Recurring themes and icons in Gauguin's art

Paul Gauguin Te Faaturuma (The Brooding Woman), 1892 oil on canvas framed: 114.6 x 92.1 cm (45 1/8 x 36 1/4 in.) unframed: 91.2 x 68.7 cm (35 7/8 x 27 1/16 in.) Worcester Art Museum ("Te Faaturuma") Paul Gauguin Te Faaturuma (The Brooding Woman), 1892 oil on canvas framed: 114.6 x 92.1 cm (45 1/8 x 36 1/4 in.) unframed: 91.2 x 68.7 cm (35 7/8 x 27 1/16 in.) Worcester Art Museum ("Te Faaturuma")

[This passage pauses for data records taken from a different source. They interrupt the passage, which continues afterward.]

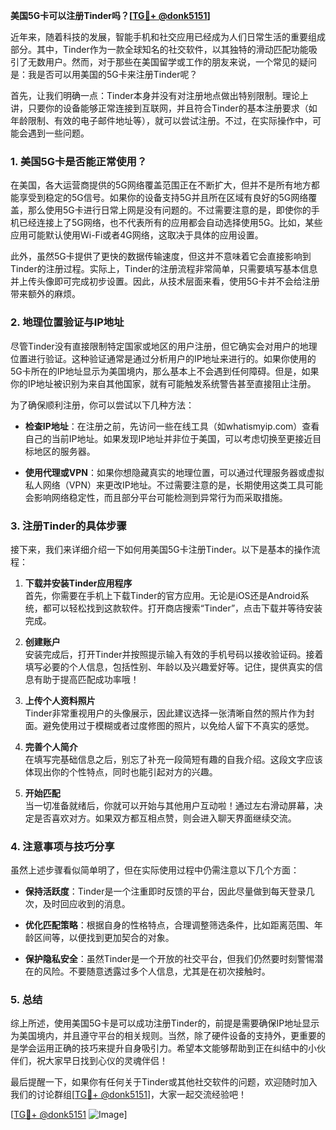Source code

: **美国5G卡可以注册Tinder吗？[[TG💪+ @donk5151](https://t.me/s/donk5151)]**

近年来，随着科技的发展，智能手机和社交应用已经成为人们日常生活的重要组成部分。其中，Tinder作为一款全球知名的社交软件，以其独特的滑动匹配功能吸引了无数用户。然而，对于那些在美国留学或工作的朋友来说，一个常见的疑问是：我是否可以用美国的5G卡来注册Tinder呢？

首先，让我们明确一点：Tinder本身并没有对注册地点做出特别限制。理论上讲，只要你的设备能够正常连接到互联网，并且符合Tinder的基本注册要求（如年龄限制、有效的电子邮件地址等），就可以尝试注册。不过，在实际操作中，可能会遇到一些问题。

### **1. 美国5G卡是否能正常使用？**

在美国，各大运营商提供的5G网络覆盖范围正在不断扩大，但并不是所有地方都能享受到稳定的5G信号。如果你的设备支持5G并且所在区域有良好的5G网络覆盖，那么使用5G卡进行日常上网是没有问题的。不过需要注意的是，即使你的手机已经连接上了5G网络，也不代表所有的应用都会自动选择使用5G。比如，某些应用可能默认使用Wi-Fi或者4G网络，这取决于具体的应用设置。

此外，虽然5G卡提供了更快的数据传输速度，但这并不意味着它会直接影响到Tinder的注册过程。实际上，Tinder的注册流程非常简单，只需要填写基本信息并上传头像即可完成初步设置。因此，从技术层面来看，使用5G卡并不会给注册带来额外的麻烦。

### **2. 地理位置验证与IP地址**

尽管Tinder没有直接限制特定国家或地区的用户注册，但它确实会对用户的地理位置进行验证。这种验证通常是通过分析用户的IP地址来进行的。如果你使用的5G卡所在的IP地址显示为美国境内，那么基本上不会遇到任何障碍。但是，如果你的IP地址被识别为来自其他国家，就有可能触发系统警告甚至直接阻止注册。

为了确保顺利注册，你可以尝试以下几种方法：

- **检查IP地址**：在注册之前，先访问一些在线工具（如whatismyip.com）查看自己的当前IP地址。如果发现IP地址并非位于美国，可以考虑切换至更接近目标地区的服务器。
  
- **使用代理或VPN**：如果你想隐藏真实的地理位置，可以通过代理服务器或虚拟私人网络（VPN）来更改IP地址。不过需要注意的是，长期使用这类工具可能会影响网络稳定性，而且部分平台可能检测到异常行为而采取措施。

### **3. 注册Tinder的具体步骤**

接下来，我们来详细介绍一下如何用美国5G卡注册Tinder。以下是基本的操作流程：

1. **下载并安装Tinder应用程序**  
   首先，你需要在手机上下载Tinder的官方应用。无论是iOS还是Android系统，都可以轻松找到这款软件。打开商店搜索“Tinder”，点击下载并等待安装完成。

2. **创建账户**  
   安装完成后，打开Tinder并按照提示输入有效的手机号码以接收验证码。接着填写必要的个人信息，包括性别、年龄以及兴趣爱好等。记住，提供真实的信息有助于提高匹配成功率哦！

3. **上传个人资料照片**  
   Tinder非常重视用户的头像展示，因此建议选择一张清晰自然的照片作为封面。避免使用过于模糊或者过度修图的照片，以免给人留下不真实的感觉。

4. **完善个人简介**  
   在填写完基础信息之后，别忘了补充一段简短有趣的自我介绍。这段文字应该体现出你的个性特点，同时也能引起对方的兴趣。

5. **开始匹配**  
   当一切准备就绪后，你就可以开始与其他用户互动啦！通过左右滑动屏幕，决定是否喜欢对方。如果双方都互相点赞，则会进入聊天界面继续交流。

### **4. 注意事项与技巧分享**

虽然上述步骤看似简单明了，但在实际使用过程中仍需注意以下几个方面：

- **保持活跃度**：Tinder是一个注重即时反馈的平台，因此尽量做到每天登录几次，及时回应收到的消息。
  
- **优化匹配策略**：根据自身的性格特点，合理调整筛选条件，比如距离范围、年龄区间等，以便找到更加契合的对象。

- **保护隐私安全**：虽然Tinder是一个开放的社交平台，但我们仍然要时刻警惕潜在的风险。不要随意透露过多个人信息，尤其是在初次接触时。

### **5. 总结**

综上所述，使用美国5G卡是可以成功注册Tinder的，前提是需要确保IP地址显示为美国境内，并且遵守平台的相关规则。当然，除了硬件设备的支持外，更重要的是学会运用正确的技巧来提升自身吸引力。希望本文能够帮助到正在纠结中的小伙伴们，祝大家早日找到心仪的灵魂伴侣！

最后提醒一下，如果你有任何关于Tinder或其他社交软件的问题，欢迎随时加入我们的讨论群组[[TG💪+ @donk5151](https://t.me/s/donk5151)]，大家一起交流经验吧！

[[TG💪+ @donk5151](https://t.me/s/donk5151) ![Image](https://i.postimg.cc/rwNCRYN7/Snipaste-2025-04-30-17-27-05.png)]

"Paul Gauguin: Maker of Myth" focuses on narrative, self-mythologizing and other literary and psychological aspects of the post-impressionist master. The curators of the National Gallery exhibition have focused on recurring themes and visual elements that give Gauguin's art an underlying sense of narrative, even if his paintings and sculptures don't tell explicit stories. These are some of the basic visual icons that visitors to the exhibition will encounter.

Horse and rider

In two of the exhibition's most powerful, and enigmatic, paintings, figures of a horse and rider are seen through an open window. In one case, he is arriving; in the other, departing. Does he have a relation - benign or predatory - to the women depicted in these canvasses? Or does he depict a general sense of a journey, or a movement through time, connecting the stationary figures to a larger sense of time and destiny?